Thursday, December 19, 2019

MENCARI SEKOLAH YANG HOLISTIS


Semenjak Pemerintah Republik Indonesia melalui Menteri Pendidikan dan Kebudayaan RI Bapak Daoed Joesoef (1978-1983) mengubah pemberlakuan tahun ajaran di sekolah yang semula berlangsung dari bulan Januari sampai Desember menjadi bulan Juli sampai Juni (UU Nomor 0211/U/1978) maka bulan Juni ini para orangtua akan sibuk mencari sekolah bagi anak-anak mereka. Kebanyakan sekolah yang disasar adalah sekolah negeri karena gratis dan lebih murah dari sekolah swasta tapi ada juga yang memilih sekolah swasta tertentu meskipun biayanya jauh lebih mahal dibanding sekolah negeri. Alasannya, pendidikan karakter, kedisiplinan, tawaran beasiswa, spiritualitas, fasilitas, dan kompetensi guru di atas rerata sekolah umumnya. Selain sekolah-sekolah di atas, masih terdapat sekolah yang tidak memenuhi 8 standar nasional pendidikan. Sekolah-sekolah ini tersebar mulai dari kota besar sampai daerah  tertinggal, terdepan, dan terluar (3T). Pada sekolah-sekolah ini kesejahteraan guru dan fasilitas kurang memadai menyebabkan proses belajar mengajar berjalan tidak efektif. Karenanya, mutu lulusan di bawah rerata umum dan minim prestasi. Perbedaan kualitas pada sekolah-sekolah ini tentunya bukanlah harapan dari pemerintah dan masyarakat. Oleh sebab itu, berbagai peraturan pemerintah di bidang pendidikan telah diterapkan. Salah satunya adalah sistem zonasi dalam penerimaan siswa baru. Lewat sistem ini diharapkan adanya pemerataan akses pada kualitas dan layanan pendidikan sampai ke daerah-daerah yang rentan terpinggirkan, mendekatkan jarak sekolah dengan tempat tinggal siswa, dan meniadakan kesan sekolah favorit dan nonfavorit. Dengan demikian, setiap anak dapat memilih sekolah yang dekat dengan rumahnya tanpa merisaukan nilai atau prestasi akademiknya sebab, kriteria utamanya adalah jarak rumah siswa ke sekolah.

Pendidikan Holistis
Sistem zonasi menghadirkan populasi kelas heterogen seperti, tingkat kecerdasan, berkebutuhan khusus ataupun bukan, ekonomi, dan lain-lain dan turut mendorong kreativitas pendidik dalam pembelajaran di kelas. Situasi heterogenitas inipun akan semakin disadari oleh para pendidik tatkala mereka memandang siswa bukan berdasarkan kecerdasan kognitif saja tetapi bahwa mereka memiliki kecerdasan majemuk (verbal-linguistik, logis-matematis, spasial-visual, kinestetik-jasmani, musikal, intrapersonal, interpersonal, naturalis, dan eksistensial) seperti yang dituliskan oleh Howard Gardner, dalam bukunya yang berjudul Frames of Mind: The Theory of Multiple Intelligences.
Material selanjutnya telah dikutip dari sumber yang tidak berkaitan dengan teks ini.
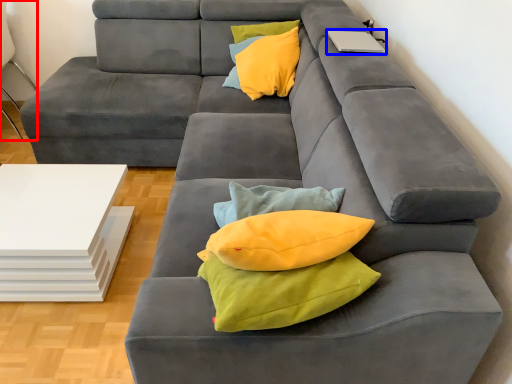
Question: Among these objects, which one is nearest to the camera, armchair (highlighted by a red box) or laptop (highlighted by a blue box)?

Choices:
 (A) armchair
 (B) laptop

Answer: (B)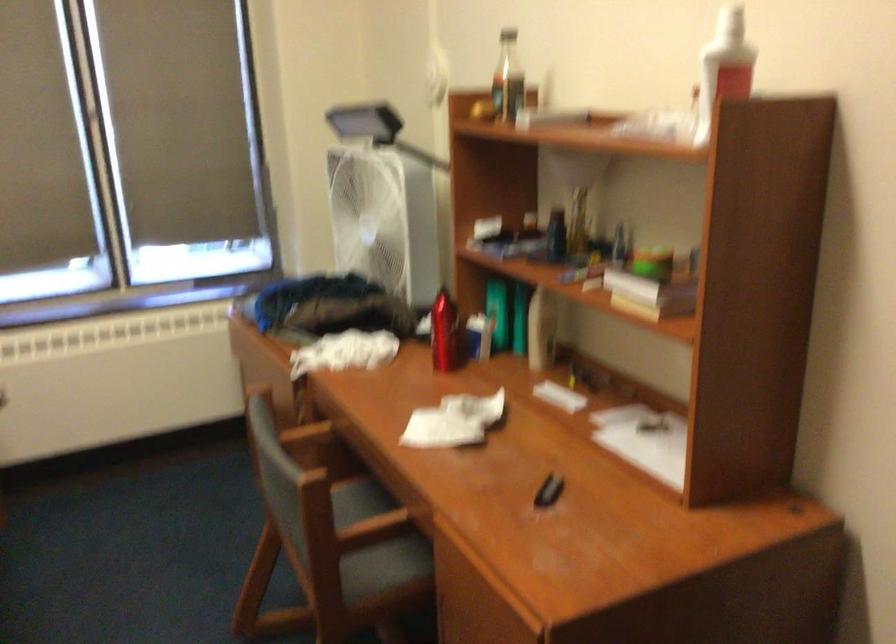
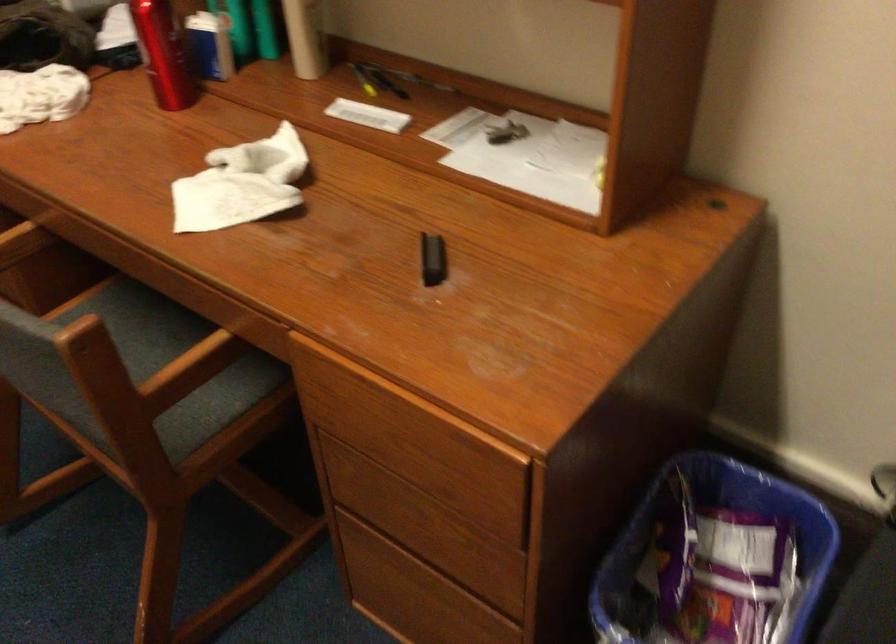
Find the pixel in the second image that matches (655,426) in the first image.

(504, 131)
 Meresponi keadaan ini, pembelajaran holistis dapat menjadi jembatan demi menghasilkan keutuhan pribadi dan manusia yang responsif dan bertanggung jawab. Keutuhan manusia adalah wujud dari eksistensi roh, jiwa, dan tubuhnya. Semua unsur ini akan turut memengaruhi pembelajaran dan cara belajar seorang siswa yang dalam belajarnya melibatkan heart, head, dan hands. Heart, bahwa siswa menimbang dalam hati dan membangun komunikasi dengan Penciptanya. Head, bahwa siswa melakukan proses berpikir dan mengolah data serta informasi menggunakan akal budinya. Hands, bahwa setelah semua itu menghasilkan keputusan yang dapat dipertanggung jawabkan, siswa segera bertindak.
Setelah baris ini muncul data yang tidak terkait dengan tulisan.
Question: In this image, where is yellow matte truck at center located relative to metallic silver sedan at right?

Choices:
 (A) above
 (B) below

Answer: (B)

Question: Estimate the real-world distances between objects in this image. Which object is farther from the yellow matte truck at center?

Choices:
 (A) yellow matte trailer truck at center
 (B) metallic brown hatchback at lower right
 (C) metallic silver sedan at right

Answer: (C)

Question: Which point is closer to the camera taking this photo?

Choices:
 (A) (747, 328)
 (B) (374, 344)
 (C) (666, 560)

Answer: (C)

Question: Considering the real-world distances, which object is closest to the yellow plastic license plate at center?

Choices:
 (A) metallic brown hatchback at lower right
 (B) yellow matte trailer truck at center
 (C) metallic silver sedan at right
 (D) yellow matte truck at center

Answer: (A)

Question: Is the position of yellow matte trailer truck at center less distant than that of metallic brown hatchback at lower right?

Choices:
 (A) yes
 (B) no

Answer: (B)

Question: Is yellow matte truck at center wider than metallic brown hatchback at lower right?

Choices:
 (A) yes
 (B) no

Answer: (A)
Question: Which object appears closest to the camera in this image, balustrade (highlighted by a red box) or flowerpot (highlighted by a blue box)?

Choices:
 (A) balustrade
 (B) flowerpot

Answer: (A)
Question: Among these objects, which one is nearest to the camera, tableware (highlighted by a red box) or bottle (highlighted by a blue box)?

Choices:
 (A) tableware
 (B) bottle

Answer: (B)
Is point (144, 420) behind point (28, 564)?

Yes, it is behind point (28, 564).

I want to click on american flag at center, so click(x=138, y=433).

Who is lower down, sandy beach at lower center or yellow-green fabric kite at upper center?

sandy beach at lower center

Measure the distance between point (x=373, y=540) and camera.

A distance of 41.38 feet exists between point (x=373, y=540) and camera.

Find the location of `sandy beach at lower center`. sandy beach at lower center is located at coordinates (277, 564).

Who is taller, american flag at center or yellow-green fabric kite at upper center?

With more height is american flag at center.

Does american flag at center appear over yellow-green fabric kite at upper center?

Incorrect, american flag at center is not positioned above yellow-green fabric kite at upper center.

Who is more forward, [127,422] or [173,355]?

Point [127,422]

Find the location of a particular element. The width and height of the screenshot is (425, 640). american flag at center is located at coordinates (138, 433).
Dengan demikian seorang guru dalam mempersiapkan pembelajarannya mesti meramunya sedemikian rupa sehingga seluruh aspek eksistensi tersebut terlibat di dalam pembelajaran itu. Salah satu ramuannya adalah mentransformasikan pembelajaran dari pola tradisional dimana guru sebagai pusat dan satu-satunya sumber belajar menjadi model pembelajaran yang efektif, otentik, aktual, sesuai kebutuhan pembelajar, tujuan pendidikan nasional, harapan orang tua, dan masyarakat. Pembelajaran seperti ini menjadi efektif, holistis, dan transformatif di mana Tuhan Sang Pencipta sebagai pusat, para guru sebagai fasilitator dan mengarahkan arah pembelajaran, serta berorientasi kepada siswa.
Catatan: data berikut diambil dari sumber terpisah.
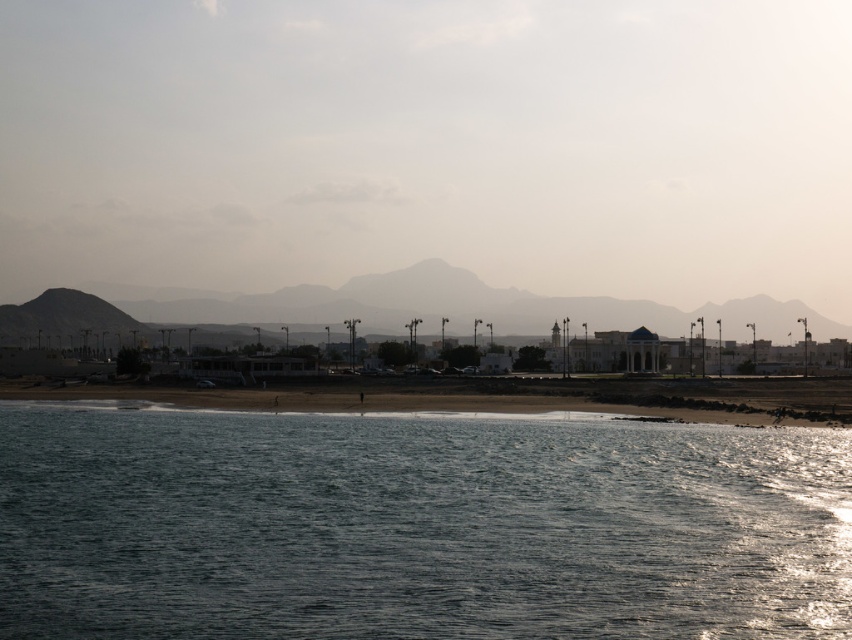
Question: Is shiny blue water at center bigger than sandy brown mountain at center?

Choices:
 (A) no
 (B) yes

Answer: (A)

Question: Which object is the closest to the sandy beach at lower center?

Choices:
 (A) sandy brown mountain at center
 (B) shiny blue water at center

Answer: (B)

Question: Which object appears farthest from the camera in this image?

Choices:
 (A) sandy brown mountain at center
 (B) sandy beach at lower center
 (C) shiny blue water at center

Answer: (A)

Question: Can you confirm if shiny blue water at center is thinner than sandy beach at lower center?

Choices:
 (A) no
 (B) yes

Answer: (B)

Question: Which of the following is the closest to the observer?

Choices:
 (A) (482, 600)
 (B) (697, 381)
 (C) (235, 320)

Answer: (A)

Question: Can you confirm if shiny blue water at center is thinner than sandy beach at lower center?

Choices:
 (A) yes
 (B) no

Answer: (A)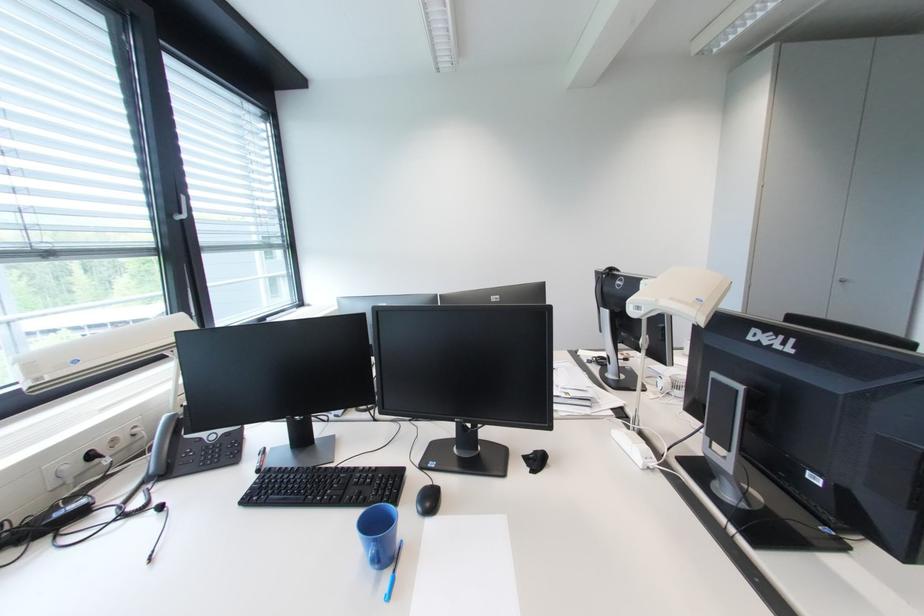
Mengapa berpusat kepada Tuhan Sang Pencipta? Oleh karena Tuhan adalah pusat dan sumber kehidupan. Dialah yang menciptakan segala sesuatu termasuk manusia, supaya manusia beribadah kepadaNya dan menikmati segala ciptaanNya. Mengapa perlu diarahkan oleh guru? Karena guru yang berperan sebagai pengajar dan pendidik. Kepada guru, Tuhan memberikan anugerah panggilan khusus untuk membentuk kognitif, psikomotor, afektif, karakter, dan spiritual seorang anak. Mengapa berorientasi kepada siswa? Oleh karena siswa adalah pembelajarnya. Subyek dan obyek belajar.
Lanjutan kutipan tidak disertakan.